The numerous environmental impacts on the eel include aspects related to its position in the ecosystem (as predator, and as prey), but the most worrying effects are related to its complex lifestyle and its vulnerability to barriers to migration, as well as to parasites and disease, to bio-accumulation of chemical contaminants that disrupt biological functions, and to changes to water quantity and quality brought about directly through industrial and agricultural developments or through the effects of climate change (including North Atlantic Oscillation and El Niño effects; e.g. the paper by Kim and his co-authors). Presentations were given that began to describe and quantify many of these issues, but it is clear that it is still not possible to apportion blame for the decline in any meaningful way. Several speakers stressed the important role that density-dependent regulation plays in eel population dynamics, possibly in both oceanic (depensatory) and continental (compensatory) phases (papers by Åström and by Aprahamian and their co-authors), but quantification of these crucial processes requires further investigation. Mitigation measures, such as fish passes for upstream migration and re-stocking with glass eels or elvers were discussed (e.g. the paper first-authored by Beaulaton), together with the potential for efficient deflection schemes at hydropower stations, tuned to river runs and peaks in silver eel migrations (papers by Jansen and by Winter and their co-authors). Apart from being a victim of environmental pollution, the eel has also been proposed as a useful bio-indicator of lipophilic pollutants, because water-phase concentrations below detection levels accumulate in the eel's fatty tissues and provide a good opportunity for monitoring (see the paper by Belpaire and his co-author).
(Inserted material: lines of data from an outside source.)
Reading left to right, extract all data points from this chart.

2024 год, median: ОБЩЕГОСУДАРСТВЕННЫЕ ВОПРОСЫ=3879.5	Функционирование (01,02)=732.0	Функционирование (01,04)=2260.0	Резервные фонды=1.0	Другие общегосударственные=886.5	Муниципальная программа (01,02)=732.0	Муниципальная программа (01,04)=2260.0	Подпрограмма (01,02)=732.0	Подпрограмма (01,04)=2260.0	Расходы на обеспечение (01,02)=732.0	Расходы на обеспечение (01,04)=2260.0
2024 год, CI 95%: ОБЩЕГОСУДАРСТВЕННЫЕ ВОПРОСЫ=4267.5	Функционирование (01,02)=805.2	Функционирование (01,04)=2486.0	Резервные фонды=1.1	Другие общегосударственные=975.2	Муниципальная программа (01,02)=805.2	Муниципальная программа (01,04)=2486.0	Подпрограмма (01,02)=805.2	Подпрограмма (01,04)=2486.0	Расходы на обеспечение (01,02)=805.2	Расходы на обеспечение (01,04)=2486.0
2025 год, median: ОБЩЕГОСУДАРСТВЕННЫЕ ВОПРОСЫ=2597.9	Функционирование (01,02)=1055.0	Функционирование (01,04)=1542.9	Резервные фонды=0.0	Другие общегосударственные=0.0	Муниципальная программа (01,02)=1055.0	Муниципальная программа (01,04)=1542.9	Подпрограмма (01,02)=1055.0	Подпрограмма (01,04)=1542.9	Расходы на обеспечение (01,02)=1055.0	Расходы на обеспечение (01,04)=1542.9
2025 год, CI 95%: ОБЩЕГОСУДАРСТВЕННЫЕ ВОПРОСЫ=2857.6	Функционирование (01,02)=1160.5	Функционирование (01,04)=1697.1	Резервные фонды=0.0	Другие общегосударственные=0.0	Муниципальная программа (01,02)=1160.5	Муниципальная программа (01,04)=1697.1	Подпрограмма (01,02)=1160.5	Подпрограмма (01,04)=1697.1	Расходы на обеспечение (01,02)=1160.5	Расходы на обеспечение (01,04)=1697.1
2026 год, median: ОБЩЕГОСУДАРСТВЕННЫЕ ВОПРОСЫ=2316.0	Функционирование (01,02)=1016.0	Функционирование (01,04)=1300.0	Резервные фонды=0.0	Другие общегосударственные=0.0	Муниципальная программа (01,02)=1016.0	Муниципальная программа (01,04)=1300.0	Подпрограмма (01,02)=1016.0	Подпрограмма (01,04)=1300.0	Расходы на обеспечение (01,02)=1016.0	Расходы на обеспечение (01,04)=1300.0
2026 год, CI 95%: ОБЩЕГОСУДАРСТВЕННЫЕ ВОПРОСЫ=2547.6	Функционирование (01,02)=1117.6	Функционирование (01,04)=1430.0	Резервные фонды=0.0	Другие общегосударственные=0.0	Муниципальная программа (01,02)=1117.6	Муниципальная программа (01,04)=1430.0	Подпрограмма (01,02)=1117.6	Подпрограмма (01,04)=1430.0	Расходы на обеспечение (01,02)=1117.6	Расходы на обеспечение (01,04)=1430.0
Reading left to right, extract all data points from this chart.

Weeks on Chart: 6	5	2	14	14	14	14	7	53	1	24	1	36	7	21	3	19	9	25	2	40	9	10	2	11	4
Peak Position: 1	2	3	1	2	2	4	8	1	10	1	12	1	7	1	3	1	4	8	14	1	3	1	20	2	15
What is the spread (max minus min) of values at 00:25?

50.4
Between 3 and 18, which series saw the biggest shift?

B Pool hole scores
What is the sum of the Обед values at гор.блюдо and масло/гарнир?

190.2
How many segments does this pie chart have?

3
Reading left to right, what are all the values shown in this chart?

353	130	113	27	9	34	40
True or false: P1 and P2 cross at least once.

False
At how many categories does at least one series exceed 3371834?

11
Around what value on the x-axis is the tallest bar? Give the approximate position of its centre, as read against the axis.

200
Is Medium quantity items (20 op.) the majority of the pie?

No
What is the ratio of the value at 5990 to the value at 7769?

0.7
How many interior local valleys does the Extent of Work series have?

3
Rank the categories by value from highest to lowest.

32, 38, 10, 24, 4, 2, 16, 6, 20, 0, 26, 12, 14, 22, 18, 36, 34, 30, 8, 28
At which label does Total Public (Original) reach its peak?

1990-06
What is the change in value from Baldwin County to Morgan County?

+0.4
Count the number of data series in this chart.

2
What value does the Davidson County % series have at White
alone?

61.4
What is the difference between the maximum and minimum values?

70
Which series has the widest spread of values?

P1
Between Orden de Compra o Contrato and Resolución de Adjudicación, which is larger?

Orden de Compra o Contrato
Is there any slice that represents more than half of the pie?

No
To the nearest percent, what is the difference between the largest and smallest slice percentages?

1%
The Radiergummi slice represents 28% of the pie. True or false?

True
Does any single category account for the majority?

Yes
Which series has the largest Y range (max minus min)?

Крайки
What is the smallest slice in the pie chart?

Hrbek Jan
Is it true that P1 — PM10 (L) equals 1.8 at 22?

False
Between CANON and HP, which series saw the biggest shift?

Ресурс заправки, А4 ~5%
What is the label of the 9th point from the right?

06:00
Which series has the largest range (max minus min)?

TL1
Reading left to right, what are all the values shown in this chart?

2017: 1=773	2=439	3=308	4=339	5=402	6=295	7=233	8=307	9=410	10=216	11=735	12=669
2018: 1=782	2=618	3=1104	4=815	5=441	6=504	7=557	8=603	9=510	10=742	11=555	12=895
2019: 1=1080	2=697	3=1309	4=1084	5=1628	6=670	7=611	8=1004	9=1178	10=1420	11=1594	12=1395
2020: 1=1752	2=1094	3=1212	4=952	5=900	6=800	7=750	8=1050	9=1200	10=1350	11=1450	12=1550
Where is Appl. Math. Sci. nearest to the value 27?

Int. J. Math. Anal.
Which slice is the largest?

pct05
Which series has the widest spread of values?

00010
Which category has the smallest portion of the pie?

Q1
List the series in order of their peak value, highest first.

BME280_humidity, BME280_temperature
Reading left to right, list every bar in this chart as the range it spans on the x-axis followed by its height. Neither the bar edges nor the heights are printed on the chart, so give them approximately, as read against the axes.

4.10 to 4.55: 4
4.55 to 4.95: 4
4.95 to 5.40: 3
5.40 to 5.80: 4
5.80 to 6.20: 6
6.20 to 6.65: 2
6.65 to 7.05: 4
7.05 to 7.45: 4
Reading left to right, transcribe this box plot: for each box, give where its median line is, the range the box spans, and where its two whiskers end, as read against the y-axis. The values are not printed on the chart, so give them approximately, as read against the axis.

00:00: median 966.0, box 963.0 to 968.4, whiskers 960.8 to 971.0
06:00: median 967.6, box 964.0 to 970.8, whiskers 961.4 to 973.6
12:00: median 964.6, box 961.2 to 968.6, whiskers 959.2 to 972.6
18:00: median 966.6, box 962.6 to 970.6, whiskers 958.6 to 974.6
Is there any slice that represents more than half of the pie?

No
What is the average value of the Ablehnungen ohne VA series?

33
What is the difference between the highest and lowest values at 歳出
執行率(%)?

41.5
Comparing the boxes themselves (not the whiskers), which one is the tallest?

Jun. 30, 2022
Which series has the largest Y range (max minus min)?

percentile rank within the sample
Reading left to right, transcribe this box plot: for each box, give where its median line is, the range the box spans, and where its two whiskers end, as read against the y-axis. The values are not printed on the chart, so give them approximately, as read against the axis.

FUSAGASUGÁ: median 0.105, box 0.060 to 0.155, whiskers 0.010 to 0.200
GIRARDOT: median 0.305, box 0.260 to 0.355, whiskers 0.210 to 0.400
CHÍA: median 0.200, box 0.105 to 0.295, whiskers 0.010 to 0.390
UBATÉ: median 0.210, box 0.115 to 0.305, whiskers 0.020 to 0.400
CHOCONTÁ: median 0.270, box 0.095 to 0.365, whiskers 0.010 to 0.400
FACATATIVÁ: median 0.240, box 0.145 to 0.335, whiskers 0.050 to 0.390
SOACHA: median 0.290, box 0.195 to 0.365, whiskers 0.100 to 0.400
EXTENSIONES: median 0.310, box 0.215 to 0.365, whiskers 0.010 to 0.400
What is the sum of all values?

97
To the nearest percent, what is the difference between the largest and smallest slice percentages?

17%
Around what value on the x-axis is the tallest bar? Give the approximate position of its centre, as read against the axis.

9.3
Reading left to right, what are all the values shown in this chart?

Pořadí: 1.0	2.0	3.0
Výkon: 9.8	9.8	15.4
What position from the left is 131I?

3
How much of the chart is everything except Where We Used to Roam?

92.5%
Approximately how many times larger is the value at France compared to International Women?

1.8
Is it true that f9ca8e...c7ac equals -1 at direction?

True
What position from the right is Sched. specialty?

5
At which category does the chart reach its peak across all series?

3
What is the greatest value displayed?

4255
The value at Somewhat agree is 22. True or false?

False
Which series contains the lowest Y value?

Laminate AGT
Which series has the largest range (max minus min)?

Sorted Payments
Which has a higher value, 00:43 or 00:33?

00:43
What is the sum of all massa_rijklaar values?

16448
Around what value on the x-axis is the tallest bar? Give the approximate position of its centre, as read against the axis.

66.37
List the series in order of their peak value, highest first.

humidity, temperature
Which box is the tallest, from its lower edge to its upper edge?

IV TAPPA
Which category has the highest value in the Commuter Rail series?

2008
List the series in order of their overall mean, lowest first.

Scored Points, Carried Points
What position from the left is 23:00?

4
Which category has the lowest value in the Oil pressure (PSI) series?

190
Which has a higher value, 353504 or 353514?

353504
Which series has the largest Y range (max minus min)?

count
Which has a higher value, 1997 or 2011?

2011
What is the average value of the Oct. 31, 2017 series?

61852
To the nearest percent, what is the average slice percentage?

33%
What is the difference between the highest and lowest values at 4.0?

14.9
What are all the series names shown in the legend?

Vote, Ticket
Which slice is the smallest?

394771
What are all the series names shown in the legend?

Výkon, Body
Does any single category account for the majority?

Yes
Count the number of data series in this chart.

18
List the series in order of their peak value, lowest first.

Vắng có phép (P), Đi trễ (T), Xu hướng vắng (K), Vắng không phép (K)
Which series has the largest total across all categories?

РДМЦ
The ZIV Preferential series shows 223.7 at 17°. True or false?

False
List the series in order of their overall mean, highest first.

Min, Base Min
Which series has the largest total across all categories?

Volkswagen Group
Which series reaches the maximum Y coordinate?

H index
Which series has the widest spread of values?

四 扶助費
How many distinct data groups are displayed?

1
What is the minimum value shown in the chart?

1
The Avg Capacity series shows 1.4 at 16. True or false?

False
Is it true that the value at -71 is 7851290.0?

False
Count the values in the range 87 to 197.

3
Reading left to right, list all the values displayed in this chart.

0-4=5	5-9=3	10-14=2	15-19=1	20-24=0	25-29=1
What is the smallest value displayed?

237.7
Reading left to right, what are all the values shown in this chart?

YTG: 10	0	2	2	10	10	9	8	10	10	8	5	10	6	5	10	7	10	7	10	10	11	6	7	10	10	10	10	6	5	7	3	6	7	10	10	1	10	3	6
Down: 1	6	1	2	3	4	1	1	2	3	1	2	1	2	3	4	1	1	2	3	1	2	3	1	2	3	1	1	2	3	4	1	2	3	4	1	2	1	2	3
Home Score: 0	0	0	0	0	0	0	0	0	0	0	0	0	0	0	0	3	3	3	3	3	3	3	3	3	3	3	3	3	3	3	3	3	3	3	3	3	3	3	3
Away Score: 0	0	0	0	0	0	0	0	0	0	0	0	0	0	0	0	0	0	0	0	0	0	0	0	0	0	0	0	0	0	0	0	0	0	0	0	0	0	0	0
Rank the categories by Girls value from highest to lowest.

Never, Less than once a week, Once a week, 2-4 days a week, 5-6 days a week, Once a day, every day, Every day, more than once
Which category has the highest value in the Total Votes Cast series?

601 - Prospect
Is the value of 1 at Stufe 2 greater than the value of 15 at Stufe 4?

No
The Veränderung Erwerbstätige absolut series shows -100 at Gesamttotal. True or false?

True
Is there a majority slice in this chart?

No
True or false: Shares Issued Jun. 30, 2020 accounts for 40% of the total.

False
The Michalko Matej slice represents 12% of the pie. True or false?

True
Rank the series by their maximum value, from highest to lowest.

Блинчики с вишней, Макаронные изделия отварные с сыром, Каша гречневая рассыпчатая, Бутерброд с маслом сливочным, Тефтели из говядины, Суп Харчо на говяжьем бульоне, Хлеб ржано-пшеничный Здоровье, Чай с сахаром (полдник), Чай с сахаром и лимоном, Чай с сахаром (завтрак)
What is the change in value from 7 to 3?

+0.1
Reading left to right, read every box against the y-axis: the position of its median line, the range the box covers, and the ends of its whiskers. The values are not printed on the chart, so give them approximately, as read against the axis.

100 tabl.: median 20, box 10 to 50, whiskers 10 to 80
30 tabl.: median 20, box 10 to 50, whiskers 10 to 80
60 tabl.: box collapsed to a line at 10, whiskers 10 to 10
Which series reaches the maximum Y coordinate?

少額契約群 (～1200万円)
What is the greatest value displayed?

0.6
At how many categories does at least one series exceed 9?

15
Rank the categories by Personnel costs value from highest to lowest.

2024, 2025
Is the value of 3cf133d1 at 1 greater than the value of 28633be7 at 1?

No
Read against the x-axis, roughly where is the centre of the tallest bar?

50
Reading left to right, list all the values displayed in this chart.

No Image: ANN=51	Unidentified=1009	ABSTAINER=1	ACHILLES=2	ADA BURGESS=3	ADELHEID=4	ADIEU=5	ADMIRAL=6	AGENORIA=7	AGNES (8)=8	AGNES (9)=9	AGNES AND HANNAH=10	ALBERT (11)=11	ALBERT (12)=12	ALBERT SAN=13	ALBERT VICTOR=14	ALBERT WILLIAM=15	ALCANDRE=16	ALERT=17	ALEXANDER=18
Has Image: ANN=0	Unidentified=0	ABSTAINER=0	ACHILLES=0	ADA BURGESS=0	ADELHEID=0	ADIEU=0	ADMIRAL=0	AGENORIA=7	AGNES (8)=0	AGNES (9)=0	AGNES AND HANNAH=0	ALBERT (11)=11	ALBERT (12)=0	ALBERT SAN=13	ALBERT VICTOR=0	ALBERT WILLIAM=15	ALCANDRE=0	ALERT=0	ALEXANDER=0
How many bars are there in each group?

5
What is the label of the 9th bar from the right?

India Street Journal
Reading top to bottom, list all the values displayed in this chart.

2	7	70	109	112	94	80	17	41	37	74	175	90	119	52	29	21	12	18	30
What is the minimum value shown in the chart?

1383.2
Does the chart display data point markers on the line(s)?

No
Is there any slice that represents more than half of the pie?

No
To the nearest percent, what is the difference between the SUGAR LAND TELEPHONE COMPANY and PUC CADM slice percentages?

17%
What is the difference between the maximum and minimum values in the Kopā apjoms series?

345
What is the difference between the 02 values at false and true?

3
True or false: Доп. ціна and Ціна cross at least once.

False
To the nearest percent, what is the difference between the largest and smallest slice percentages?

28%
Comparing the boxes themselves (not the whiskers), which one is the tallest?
Several of the presentations described new work on the movement and migratory behaviour of eels, through direct observation of glass eels in estuaries (e.g. the paper by Bult and his associates), the use of telemetry and data storage tags with silver eels (see the paper by Westerberg and his co-workers), and examination of environmental "signatures" in otolith chemistry, using Sr:Ca, for example (although no papers on this topic are published here). The presentations promised scope for new insights into population dynamics and stock assessments (including estimates of silver eel escapement), bottlenecks in production, and remedial measures. Additionally, otolith analysis permitted discrimination of natural recruits from trapped and transported animals, and the application of genetics in management was discussed by Maes and his associates.

The general conclusion was that the ICES Theme Session on eels achieved its goal in raising the profile of the multitude of issues surrounding the sustainability of the European eel (as a species, if not as an exploitable resource), informed those tasked with developing national management plans for stock recovery, and established personal and professional links between scientists working in many different disciplines and over a number of continents. We hope that the papers following this brief Introduction provide ample evidence of this.